Differentiating between Duchenne muscular dystrophy (DMD) and Becker muscular dystrophy (BMD) in a child presenting with muscle weakness primarily relies on the age of onset, rate of disease progression, and overall severity of symptoms, although both are inherited neuromuscular disorders (Menezes and North, 2012).

• Age of Onset: Duchenne muscular dystrophy typically presents earlier, often between 2 and 3 years of age, whereas Becker muscular dystrophy usually has a later onset, frequently in late childhood or adolescence (Orrell, 2012).
• Disease Progression and Severity: DMD is characterised by a more rapid and severe progression, often leading to loss of ambulation by early teenage years. In contrast, BMD has a slower, more variable course, with individuals often retaining the ability to walk into adulthood (Orrell, 2012; Piga et al., 2019).

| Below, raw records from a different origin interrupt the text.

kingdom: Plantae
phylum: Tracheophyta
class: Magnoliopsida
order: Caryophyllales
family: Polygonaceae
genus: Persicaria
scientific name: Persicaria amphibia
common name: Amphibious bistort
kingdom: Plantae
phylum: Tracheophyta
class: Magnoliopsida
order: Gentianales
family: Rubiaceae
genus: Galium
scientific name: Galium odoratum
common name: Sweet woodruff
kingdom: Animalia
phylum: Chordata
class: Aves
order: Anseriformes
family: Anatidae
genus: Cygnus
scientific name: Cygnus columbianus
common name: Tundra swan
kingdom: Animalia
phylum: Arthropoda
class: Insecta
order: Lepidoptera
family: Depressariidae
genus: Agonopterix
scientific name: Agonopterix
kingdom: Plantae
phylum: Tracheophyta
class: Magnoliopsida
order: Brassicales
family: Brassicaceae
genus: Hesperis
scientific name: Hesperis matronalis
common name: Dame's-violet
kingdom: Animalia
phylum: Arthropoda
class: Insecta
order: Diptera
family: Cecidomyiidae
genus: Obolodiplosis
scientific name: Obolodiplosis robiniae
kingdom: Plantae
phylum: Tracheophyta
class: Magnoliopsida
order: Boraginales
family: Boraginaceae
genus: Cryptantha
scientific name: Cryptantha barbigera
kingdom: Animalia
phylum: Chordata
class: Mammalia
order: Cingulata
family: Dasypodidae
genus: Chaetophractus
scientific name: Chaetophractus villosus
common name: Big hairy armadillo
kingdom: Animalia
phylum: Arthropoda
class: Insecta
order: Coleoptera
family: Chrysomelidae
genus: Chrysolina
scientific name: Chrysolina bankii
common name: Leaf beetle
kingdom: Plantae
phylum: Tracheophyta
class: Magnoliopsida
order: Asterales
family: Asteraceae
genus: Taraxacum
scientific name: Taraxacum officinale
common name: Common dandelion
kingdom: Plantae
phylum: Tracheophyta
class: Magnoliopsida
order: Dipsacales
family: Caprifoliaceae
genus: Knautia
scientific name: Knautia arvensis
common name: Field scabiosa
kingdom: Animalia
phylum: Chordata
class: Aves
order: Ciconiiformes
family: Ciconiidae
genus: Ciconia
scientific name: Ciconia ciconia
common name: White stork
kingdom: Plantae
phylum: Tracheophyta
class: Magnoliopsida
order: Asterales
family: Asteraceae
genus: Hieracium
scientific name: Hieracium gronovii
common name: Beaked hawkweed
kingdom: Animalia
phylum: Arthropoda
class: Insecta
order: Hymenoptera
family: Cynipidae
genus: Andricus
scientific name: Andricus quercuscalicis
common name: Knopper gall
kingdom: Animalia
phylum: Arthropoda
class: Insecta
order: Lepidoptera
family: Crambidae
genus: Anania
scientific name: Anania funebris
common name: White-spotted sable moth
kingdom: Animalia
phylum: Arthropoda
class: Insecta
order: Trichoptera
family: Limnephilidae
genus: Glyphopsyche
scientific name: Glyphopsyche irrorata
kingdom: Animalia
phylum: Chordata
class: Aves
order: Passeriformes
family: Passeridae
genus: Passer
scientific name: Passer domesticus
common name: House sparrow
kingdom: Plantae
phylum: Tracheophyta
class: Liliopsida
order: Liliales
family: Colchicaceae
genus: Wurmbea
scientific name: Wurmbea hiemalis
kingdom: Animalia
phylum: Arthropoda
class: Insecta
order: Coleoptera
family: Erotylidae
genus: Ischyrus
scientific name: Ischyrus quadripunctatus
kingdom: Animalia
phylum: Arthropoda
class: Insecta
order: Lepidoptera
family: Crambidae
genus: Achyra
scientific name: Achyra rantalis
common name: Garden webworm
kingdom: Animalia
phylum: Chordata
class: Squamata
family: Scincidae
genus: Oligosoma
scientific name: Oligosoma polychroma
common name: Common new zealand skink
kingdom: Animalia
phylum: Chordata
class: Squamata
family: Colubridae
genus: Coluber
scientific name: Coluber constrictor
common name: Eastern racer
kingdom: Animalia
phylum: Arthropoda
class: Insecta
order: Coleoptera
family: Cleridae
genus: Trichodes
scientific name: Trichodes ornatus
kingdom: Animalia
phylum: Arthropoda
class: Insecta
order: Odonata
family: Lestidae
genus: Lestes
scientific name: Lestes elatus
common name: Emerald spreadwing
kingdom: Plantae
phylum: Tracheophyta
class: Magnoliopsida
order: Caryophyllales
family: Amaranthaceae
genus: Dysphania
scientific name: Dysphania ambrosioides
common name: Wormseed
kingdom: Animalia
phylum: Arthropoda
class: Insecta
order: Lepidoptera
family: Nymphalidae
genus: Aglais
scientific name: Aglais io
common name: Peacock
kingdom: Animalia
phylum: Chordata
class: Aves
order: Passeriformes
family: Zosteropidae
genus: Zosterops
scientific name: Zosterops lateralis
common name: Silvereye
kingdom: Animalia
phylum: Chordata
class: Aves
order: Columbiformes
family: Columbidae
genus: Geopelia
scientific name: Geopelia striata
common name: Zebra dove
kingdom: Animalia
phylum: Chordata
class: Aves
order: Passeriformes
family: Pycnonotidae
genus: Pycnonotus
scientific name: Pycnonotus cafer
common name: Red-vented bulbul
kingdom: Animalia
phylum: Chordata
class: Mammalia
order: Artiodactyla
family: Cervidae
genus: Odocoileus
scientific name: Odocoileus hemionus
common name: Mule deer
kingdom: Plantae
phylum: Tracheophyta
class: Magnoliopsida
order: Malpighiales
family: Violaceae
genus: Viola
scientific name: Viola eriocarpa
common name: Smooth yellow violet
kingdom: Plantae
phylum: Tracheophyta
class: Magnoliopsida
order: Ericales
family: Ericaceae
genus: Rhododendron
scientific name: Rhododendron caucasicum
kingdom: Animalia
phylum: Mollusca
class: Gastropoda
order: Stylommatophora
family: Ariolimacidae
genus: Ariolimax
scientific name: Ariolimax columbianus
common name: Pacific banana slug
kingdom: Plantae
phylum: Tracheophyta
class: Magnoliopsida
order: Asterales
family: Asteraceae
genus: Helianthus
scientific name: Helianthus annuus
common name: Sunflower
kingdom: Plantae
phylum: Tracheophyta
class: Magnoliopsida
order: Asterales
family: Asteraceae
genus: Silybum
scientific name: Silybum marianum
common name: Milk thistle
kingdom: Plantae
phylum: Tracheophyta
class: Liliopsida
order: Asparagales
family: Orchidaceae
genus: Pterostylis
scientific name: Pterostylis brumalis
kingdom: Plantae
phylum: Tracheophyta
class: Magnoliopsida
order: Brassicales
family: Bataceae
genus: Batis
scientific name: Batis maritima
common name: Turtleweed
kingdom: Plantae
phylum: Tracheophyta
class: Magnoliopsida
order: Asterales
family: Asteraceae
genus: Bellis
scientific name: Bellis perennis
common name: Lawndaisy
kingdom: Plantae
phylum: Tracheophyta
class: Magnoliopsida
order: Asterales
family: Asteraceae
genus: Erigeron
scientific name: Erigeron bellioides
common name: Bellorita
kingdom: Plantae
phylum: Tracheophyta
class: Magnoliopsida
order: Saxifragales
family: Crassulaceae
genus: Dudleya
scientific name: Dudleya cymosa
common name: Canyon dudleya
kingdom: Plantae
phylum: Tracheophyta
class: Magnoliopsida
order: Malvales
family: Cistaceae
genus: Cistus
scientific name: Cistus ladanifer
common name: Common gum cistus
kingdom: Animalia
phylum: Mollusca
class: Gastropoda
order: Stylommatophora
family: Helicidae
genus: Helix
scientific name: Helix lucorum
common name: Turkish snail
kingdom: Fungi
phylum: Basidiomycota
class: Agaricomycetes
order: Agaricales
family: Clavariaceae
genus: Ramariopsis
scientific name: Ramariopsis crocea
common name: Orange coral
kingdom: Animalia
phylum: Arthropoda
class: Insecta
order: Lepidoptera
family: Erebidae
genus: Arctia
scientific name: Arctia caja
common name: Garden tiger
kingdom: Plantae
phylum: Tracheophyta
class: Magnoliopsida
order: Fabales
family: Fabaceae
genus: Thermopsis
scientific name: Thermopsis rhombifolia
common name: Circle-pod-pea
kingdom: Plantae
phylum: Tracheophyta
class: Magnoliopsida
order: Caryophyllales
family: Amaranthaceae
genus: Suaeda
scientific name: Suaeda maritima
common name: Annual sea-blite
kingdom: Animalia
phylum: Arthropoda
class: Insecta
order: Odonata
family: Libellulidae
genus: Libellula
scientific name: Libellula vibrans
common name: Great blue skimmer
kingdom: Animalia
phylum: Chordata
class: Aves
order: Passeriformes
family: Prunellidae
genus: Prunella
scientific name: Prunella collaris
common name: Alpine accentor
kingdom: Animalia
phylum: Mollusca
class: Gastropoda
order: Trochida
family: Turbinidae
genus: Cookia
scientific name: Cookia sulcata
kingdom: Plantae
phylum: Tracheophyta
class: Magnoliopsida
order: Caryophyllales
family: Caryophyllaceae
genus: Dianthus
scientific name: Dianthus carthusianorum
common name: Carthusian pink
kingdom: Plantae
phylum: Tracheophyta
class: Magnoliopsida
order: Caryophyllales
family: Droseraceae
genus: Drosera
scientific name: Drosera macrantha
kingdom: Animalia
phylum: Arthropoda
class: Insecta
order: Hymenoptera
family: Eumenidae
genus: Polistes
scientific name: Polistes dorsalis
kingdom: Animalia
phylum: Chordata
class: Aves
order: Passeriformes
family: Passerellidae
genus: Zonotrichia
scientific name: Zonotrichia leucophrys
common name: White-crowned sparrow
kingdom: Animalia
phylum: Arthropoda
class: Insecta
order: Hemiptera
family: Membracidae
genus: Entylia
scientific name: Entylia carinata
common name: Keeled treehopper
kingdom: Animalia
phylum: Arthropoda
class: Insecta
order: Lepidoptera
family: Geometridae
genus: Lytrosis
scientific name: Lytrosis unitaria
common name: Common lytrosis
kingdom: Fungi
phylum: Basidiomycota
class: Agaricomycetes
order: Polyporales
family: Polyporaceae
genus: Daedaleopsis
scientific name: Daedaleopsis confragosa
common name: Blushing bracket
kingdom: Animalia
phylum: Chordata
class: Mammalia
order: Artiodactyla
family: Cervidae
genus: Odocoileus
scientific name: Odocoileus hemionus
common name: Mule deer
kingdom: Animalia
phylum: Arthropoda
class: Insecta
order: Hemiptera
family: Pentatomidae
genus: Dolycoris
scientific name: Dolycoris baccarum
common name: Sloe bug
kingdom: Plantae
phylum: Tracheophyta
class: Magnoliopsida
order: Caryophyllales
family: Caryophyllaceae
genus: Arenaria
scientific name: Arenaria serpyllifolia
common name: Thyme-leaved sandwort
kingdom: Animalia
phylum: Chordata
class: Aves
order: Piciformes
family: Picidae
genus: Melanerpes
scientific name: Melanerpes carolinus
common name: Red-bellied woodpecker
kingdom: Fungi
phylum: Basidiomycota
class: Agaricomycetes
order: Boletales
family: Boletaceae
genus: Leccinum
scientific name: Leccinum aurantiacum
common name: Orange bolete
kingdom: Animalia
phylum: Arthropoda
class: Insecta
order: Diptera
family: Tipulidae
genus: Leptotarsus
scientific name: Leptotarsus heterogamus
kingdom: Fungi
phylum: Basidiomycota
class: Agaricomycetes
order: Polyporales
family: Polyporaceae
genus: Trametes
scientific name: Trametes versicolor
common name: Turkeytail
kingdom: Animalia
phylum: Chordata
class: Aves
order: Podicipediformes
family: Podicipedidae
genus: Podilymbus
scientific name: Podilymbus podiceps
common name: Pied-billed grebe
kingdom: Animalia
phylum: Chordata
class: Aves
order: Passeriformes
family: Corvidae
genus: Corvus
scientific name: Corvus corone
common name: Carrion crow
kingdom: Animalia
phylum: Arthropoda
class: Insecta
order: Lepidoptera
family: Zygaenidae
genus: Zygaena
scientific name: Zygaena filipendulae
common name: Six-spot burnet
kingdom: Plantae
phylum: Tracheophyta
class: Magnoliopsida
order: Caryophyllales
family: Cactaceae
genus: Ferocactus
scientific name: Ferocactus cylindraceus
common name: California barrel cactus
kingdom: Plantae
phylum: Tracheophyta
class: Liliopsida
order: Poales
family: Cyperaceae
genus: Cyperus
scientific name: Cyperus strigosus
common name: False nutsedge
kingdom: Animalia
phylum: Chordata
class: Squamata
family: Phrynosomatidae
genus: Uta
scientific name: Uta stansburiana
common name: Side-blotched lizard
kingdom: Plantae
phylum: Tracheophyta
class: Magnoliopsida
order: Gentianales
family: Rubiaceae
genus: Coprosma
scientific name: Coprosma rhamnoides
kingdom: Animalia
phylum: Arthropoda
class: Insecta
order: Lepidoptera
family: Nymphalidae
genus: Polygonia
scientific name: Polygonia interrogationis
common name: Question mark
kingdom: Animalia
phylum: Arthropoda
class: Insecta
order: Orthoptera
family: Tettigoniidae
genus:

• Clinical Manifestations: While both conditions involve progressive muscle weakness, often starting in the proximal muscles, and can present with features such as Gowers' sign and pseudohypertrophy of the calves, these manifestations are typically more pronounced and appear earlier in DMD (Orrell, 2012).
• Cardiac Involvement: Both DMD and BMD can lead to significant cardiac involvement, which is a major cause of morbidity and mortality. However, cardiac complications often present earlier and are generally more severe in DMD (Orrell, 2012; Piga et al., 2019).
• Prognosis and Life Expectancy: The prognosis for DMD is significantly poorer, with a reduced life expectancy often into the 20s. Patients with BMD generally have a longer life expectancy, often reaching middle age or beyond, though this can vary (Orrell, 2012).

For any child presenting with suspected neurological conditions, including progressive muscle weakness, prompt recognition and referral to a specialist are crucial for accurate diagnosis and management ¹.